What is a “Custom Tag”?
Most standard HTML tags provide very simple behaviors. Complex behaviors have typically been reserved for JavaScript. While, for the most part, this is still the case, custom tags can be used to provide a more intuitive interface to the JavaScript. The term “custom tag” library refers to a developer defined library of HTML tags that are not natively supported by the HTML standard, but are instead included at run-time. For example, one might implement a <RM-MODAL> tag to produce a button that opens a modal dialog. Behind the scenes, JavaScript will be calling the shots, but the code in your narrative view or dashboard text section will look like plain old HTML tags.
Developing a JavaScript Library
The first step when incorporating an external library onto your dashboard is to load it. To do so, it’s often necessary to add JavaScript libraries and css files to the <head> of a document to ensure they have been loaded prior to being called. However, in OBIEE we don’t have direct access to the <head> from the Dashboard editor.

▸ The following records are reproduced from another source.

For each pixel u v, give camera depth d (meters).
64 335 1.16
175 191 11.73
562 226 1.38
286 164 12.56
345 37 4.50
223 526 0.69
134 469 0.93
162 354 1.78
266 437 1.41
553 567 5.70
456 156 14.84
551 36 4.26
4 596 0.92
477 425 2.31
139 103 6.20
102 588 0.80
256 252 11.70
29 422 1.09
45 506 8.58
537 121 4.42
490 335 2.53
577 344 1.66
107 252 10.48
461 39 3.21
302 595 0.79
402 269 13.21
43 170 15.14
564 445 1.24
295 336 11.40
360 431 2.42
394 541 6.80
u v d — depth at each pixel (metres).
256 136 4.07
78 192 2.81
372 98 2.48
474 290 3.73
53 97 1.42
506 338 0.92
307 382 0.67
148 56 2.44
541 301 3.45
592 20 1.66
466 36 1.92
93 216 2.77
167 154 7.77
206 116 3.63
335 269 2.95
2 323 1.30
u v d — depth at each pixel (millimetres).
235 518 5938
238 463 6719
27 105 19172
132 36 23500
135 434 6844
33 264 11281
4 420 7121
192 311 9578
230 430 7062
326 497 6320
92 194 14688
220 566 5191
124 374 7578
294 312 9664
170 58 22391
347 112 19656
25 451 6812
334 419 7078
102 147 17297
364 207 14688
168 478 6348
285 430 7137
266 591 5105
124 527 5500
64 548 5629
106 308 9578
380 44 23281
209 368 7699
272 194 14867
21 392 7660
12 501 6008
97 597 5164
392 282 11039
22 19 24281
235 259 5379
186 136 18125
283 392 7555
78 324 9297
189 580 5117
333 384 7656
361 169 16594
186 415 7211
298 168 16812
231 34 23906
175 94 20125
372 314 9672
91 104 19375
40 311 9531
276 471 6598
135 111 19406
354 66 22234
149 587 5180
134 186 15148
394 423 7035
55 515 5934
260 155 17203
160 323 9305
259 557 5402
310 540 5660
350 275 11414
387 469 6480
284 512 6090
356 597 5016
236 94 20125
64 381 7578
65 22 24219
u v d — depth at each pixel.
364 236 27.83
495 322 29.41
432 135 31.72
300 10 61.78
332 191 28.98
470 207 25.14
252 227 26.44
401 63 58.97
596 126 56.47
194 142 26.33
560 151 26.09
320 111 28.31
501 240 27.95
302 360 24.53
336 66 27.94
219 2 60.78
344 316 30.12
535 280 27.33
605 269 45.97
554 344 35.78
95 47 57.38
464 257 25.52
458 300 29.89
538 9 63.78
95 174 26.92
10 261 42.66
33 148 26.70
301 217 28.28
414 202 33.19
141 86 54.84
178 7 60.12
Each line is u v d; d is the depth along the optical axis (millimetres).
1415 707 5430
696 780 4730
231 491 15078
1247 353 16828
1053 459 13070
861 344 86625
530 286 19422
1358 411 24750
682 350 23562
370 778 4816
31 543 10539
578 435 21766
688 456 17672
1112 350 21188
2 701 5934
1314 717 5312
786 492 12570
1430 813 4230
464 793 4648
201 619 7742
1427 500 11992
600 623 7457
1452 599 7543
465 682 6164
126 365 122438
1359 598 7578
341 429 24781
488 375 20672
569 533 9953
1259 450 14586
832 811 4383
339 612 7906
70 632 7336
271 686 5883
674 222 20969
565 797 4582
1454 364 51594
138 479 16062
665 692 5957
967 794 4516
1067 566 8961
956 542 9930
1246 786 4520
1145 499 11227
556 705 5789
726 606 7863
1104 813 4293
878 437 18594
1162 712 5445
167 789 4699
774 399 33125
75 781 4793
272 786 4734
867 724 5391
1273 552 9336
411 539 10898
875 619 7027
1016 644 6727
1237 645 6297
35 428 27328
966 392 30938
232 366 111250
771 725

By accessing the DOM, we can create style and script src objects on the fly and append them to the <head>. The code below appends external scripts to the document’s <head> section.
Figure 1. dashboard.js
01 function loadExtFiles(srcname, srctype){
02 if (srctype=="js"){
03 var src=document.createElement('script')
04 src.setAttribute("type","text/JavaScript")
05 src.setAttribute("src", srcname)
06 } else if (srctype=="css"){
07 var src=document.createElement("link")
08 src.setAttribute("rel", "stylesheet")
09 src.setAttribute("type", "text/css")
10 src.setAttribute("href", srcname)
11 }
12
13 if ((typeof src!==undefined) && (src!==false)) {
14 parent.document.getElementsByTagName("head")[0].appendChild(src)
15 }
16 }
17
18 window.onload = function() {
19 loadExtFiles("/rm/js/d3.v3.min.js", "js")
20 loadExtFiles("/rm/css/visualizations.css", "css")
21 loadExtFiles("/rm/js/visualizations.js", "js")
22 }
In addition to including the D3 library, we have included a CSS file and a JavaScript file, named visualizations.css and visualizations.js respectively. The visualizations.css file contains the default formatting for the visualizations and visualizations.js is our library of functions that collect parameters and render visualizations.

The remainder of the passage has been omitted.